The Old Course is considered one of the best inland courses in the UK and is regularly found in various “100 top courses” rating lists. Many amateur and professional golfing events have been played here including the News of the World Professional Match Play Championship, numerous European Open Championships, many Ladies Open Championships, the Walker Cup, International Final Qualification for the Open Championship, and most recently the Senior Open Championship in 2015.

Sunningdale’s New Course was designed by Colt and Morrison and opened in 1923, on heathland including small copses and broom.

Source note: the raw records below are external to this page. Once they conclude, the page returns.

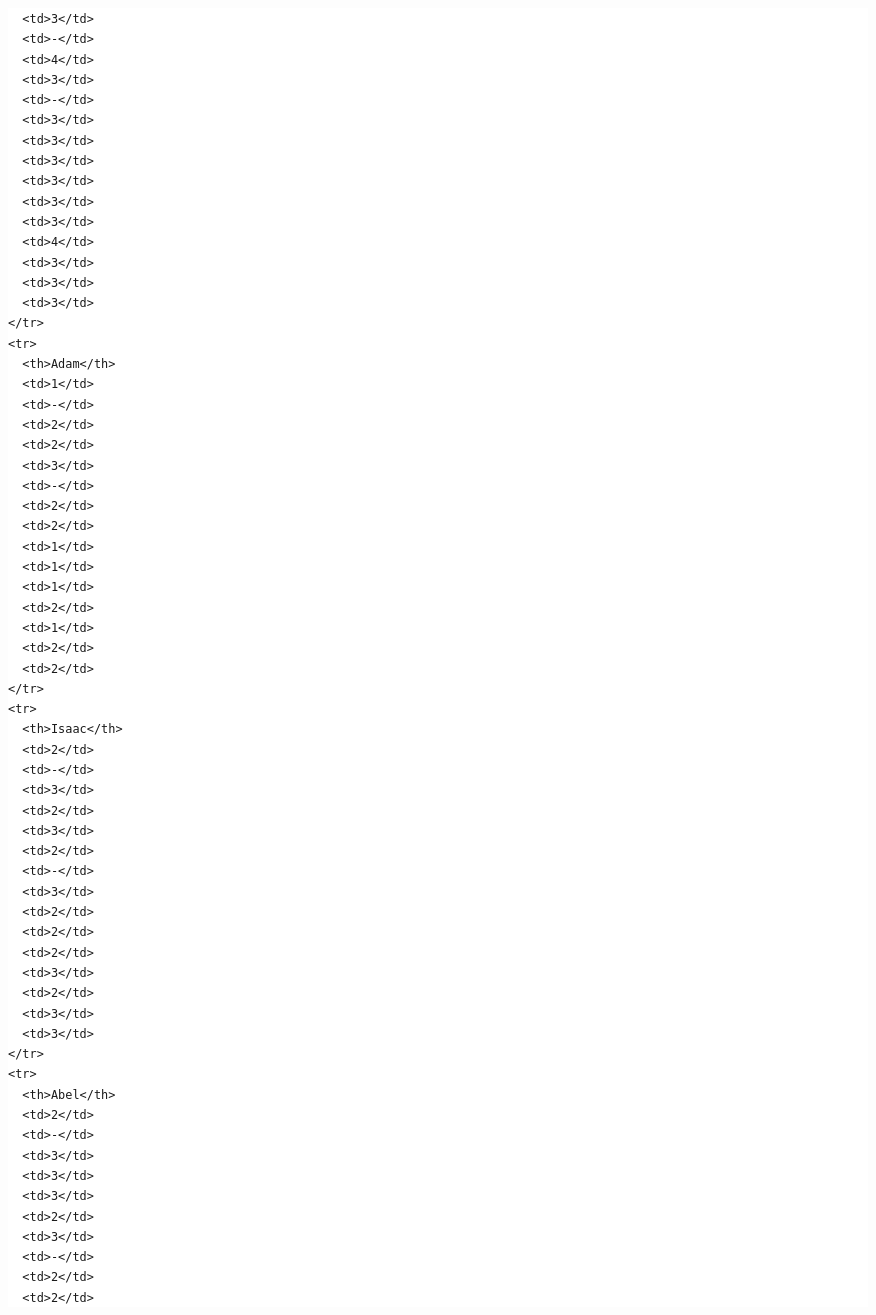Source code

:       <td>3</td>
      <td>-</td>
      <td>4</td>
      <td>3</td>
      <td>-</td>
      <td>3</td>
      <td>3</td>
      <td>3</td>
      <td>3</td>
      <td>3</td>
      <td>3</td>
      <td>4</td>
      <td>3</td>
      <td>3</td>
      <td>3</td>
    </tr>
    <tr>
      <th>Adam</th>
      <td>1</td>
      <td>-</td>
      <td>2</td>
      <td>2</td>
      <td>3</td>
      <td>-</td>
      <td>2</td>
      <td>2</td>
      <td>1</td>
      <td>1</td>
      <td>1</td>
      <td>2</td>
      <td>1</td>
      <td>2</td>
      <td>2</td>
    </tr>
    <tr>
      <th>Isaac</th>
      <td>2</td>
      <td>-</td>
      <td>3</td>
      <td>2</td>
      <td>3</td>
      <td>2</td>
      <td>-</td>
      <td>3</td>
      <td>2</td>
      <td>2</td>
      <td>2</td>
      <td>3</td>
      <td>2</td>
      <td>3</td>
      <td>3</td>
    </tr>
    <tr>
      <th>Abel</th>
      <td>2</td>
      <td>-</td>
      <td>3</td>
      <td>3</td>
      <td>3</td>
      <td>2</td>
      <td>3</td>
      <td>-</td>
      <td>2</td>
      <td>2</td>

The first five holes were more or less as now, although the track of the first and eighteenth holes had to be reversed. Colts sixth hole played down the line of today’s ninth hole, though along its left hand ridge to a green over the path down to Valleys End and the Brickmaker’s Arms.

Holes 7-10 were hilly and in today’s woods right of the tenth hole on the Old. The tenth hole was played from the hill above, onto today’s tenth green, and the last eight holes were much the same as current, although the thirteenth was fifty yards longer, and other green locations have been altered.

More land became available in 1934, allowing architect Tom Simpson to scrap the hilly holes and create a clockwise loop, with a 500 yard tenth onto a green on today’s eleventh fairway, and the course was renamed the Jubilee course. This was not popular with members and in 1939 Colt and Morrison were asked to reassess. They reversed the loop, using Simpson’s greens, and built new greens for the thirteenth and eighteenth holes. Their re-design has lasted.